Exercise:
Format the text read from the pages in the listing below as a JSON list of strings, one string per line, with blank lines left out. Leave the pictures out of the list.
(Excerpted records Opens)
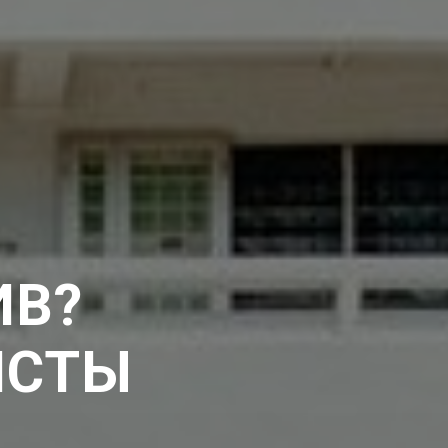
ИВ?
ИСТЫ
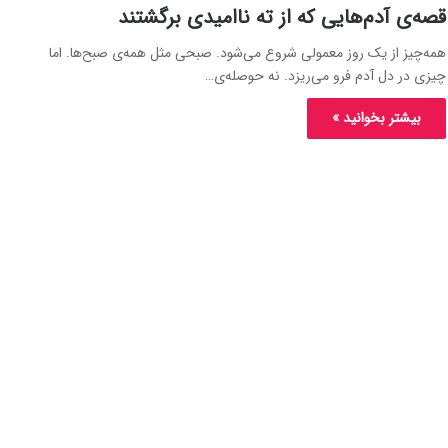
قصه‌ی آدم‌هایی که از ته ناامیدی برگشتند
همه‌چیز از یک روز معمولی شروع می‌شود. صبحی مثل همه‌ی صبح‌ها. اما
چیزی در دل آدم فرو می‌ریزد. نه حوصله‌ی…
بیشتر بخوانید »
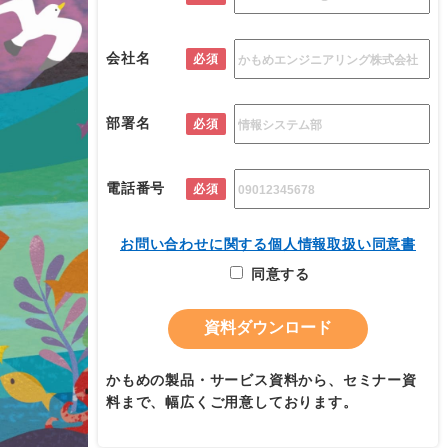
会社名
必須
部署名
必須
電話番号
必須
お問い合わせに関する個人情報取扱い同意書
同意する
かもめの製品・サービス資料から、セミナー資
料まで、幅広くご用意しております。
(Excerpted records Closes)
Answer area:
[
  "ИВ?",
  "ИСТЫ",
  "قصه‌ی آدم‌هایی که از ته ناامیدی برگشتند",
  "همه‌چیز از یک روز معمولی شروع می‌شود. صبحی مثل همه‌ی صبح‌ها. اما",
  "چیزی در دل آدم فرو می‌ریزد. نه حوصله‌ی…",
  "بیشتر بخوانید »",
  "会社名",
  "必須",
  "部署名",
  "必須",
  "電話番号",
  "必須",
  "お問い合わせに関する個人情報取扱い同意書",
  "同意する",
  "かもめの製品・サービス資料から、セミナー資",
  "料まで、幅広くご用意しております。"
]